Louis Armstrong's music still enchants today
Before I moved to New York City, I’d read about the legendary Louis Armstrong’s house. After many successful years as a world-renowned jazz musician, he’d made it big and moved to… Queens. Not the Village, SoHo, or the Upper East Side, but Corona, Queens.
When you first move to any new place, but especially a city like New York, everything is foreign and mysterious. You step off the subway and immediately have no idea where you are. When I read about Armstrong’s house, Corona may as well have been Dar Es Salaam – it was so far out.
Then I moved to Queens. And I fell in love with it (a little like Louis), but somehow didn’t get to Louis’ place until last week. A quick look at the map revealed that he was a few blocks from the subway and just off the 7 train. My little brother was visiting, so we picked up some bagels and headed out.
The east African city of Dar Es Salaam is about 20+ hours away from NYC in terms of flying time. Corona is about 12 stops away from me. The train goes above ground eventually, giving you a view of graffiti, grocery stores, and street scenes. Both are worlds apart from my neighborhood in Astoria.
We got off the train and walked several blocks, passing a Catholic church (Our Lady of Sorrows) along the way – the same name of the church I went to as a kid. We went inside; the programs were in Spanish, and a liturgy (also in Spanish) was being celebrated. Spanish was the first language spoken on the streets and on the store signs.
After a few blocks, we arrived at Armstrong’s house – a small, red-brick building resting on a quiet street. He wrote about moving to the area, describing it as “mostly white,” saying he and his wife were one of two black families in a predominately Irish neighborhood. But it was working class that he wanted, and he felt at home when he was there (a true rarity, given that he toured on average 300 days out of the year).
There’s a small stoop, and the tour guide leads you up the stairs and instructs you – kindly – not to step off of the path lined by carpets. The house is preserved as Louis’s wife, Lucille, left it when she died in 1983.
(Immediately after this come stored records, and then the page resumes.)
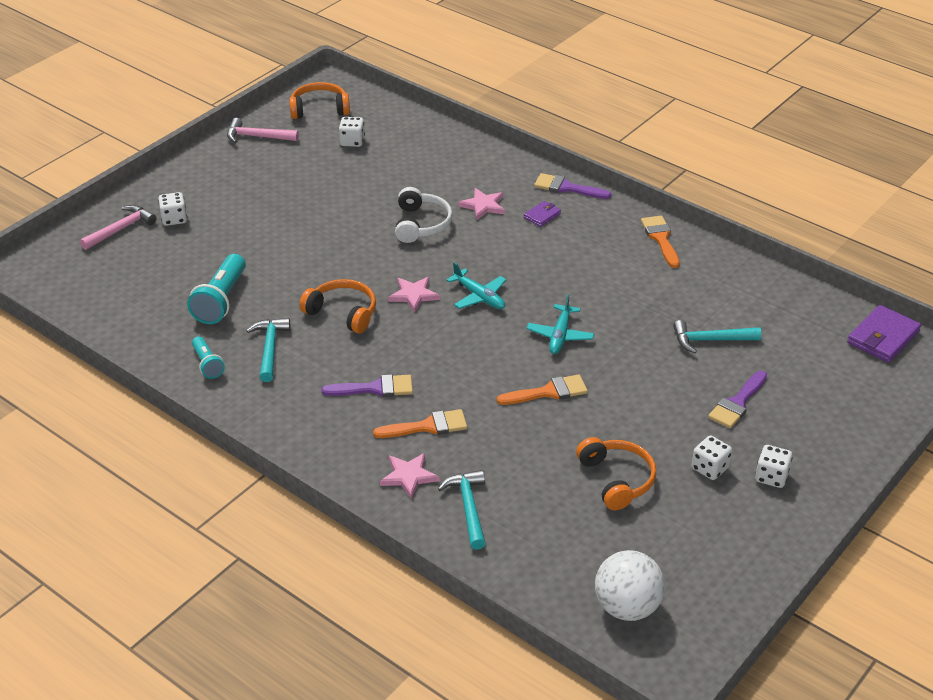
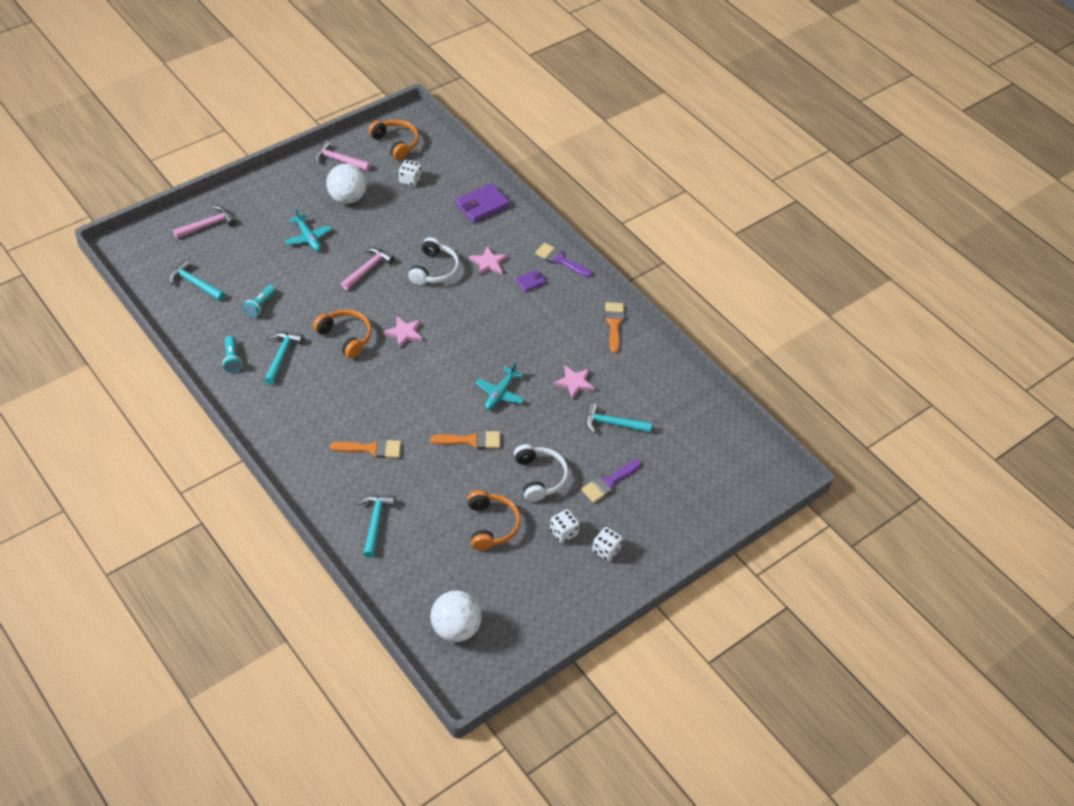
camera: 10 degrees right, 10 degrees up
white dice [158,192,187,226] -> none
turquoise flashlight [187,254,246,324] -> turquoise flashlight [243,285,276,317], size x0.58
orange headphones [289,82,350,119] -> orange headphones turned 45 degrees clockwise [368,120,419,160]
purple brush [322,374,413,397] -> none
pink star [380,453,439,499] -> pink star moved to [554,366,595,399]
turquoise plane [446,262,506,309] -> turquoise plane moved to [285,208,332,251]
purple wallet [847,305,921,363] -> purple wallet moved to [455,183,510,223]
none -> turquoise hammer [169,260,225,301]
none -> white ball [326,163,367,204]
none -> pink hammer [341,247,394,290]
none -> white headphones [514,444,568,502]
Louis Armstrong recorded everything – music, of course, but also conversations from the banal to the more profound. Additionally, he was a prolific writer who responded to all fan mail sent to him and wrote two autobiographies. You can hear some of these recordings during the tour.
“We gotta listen to all kinda music… can’t be partial to one kinda music.” Louis replied to a question about the Beatles and the value of rock-and-roll. A few years, later he had his biggest hit with “Hello, Dolly!” which dislodged (you guessed it) the Beatles from the #1 spot on the charts. (Louis is the last jazz musician to have a #1 hit.)
Louis’ #1 hit from 1964:
Throughout the recordings – some of which include arguments with Lucille, his fourth wife and a dancer at the legendary Cotton Club in Harlem – you hear in his voice what can only be described as the sound of the enjoyment of simply being alive. (Even if that voice is enjoying getting a rise out of his wife!)
Louis mentions that he thinks of his neighborhood when he sings “What A Wonderful World.” As you look out his window, it’s easy to see the neighborhood and his house – filled with kids as they both were – reflected in his version of the song.
Much can be said and has been said about Louis Armstrong and his music. The best thing to do is just listen; notice the first few notes of this song:
“Learnin’ the Blues”
Ella might sing first, but Louis turns an ordinary song into something truly irresistible.
Ken Burns’s documentary, “Jazz,” salutes Louis as history’s finest jazz musician. And while it would be hard to disagree on the basis of the man’s skills alone, a visit to his house (which his wife initially wanted to trade in for something grander) gives you an insight into a man with a deep and tender love for music, but also for the people listening to it.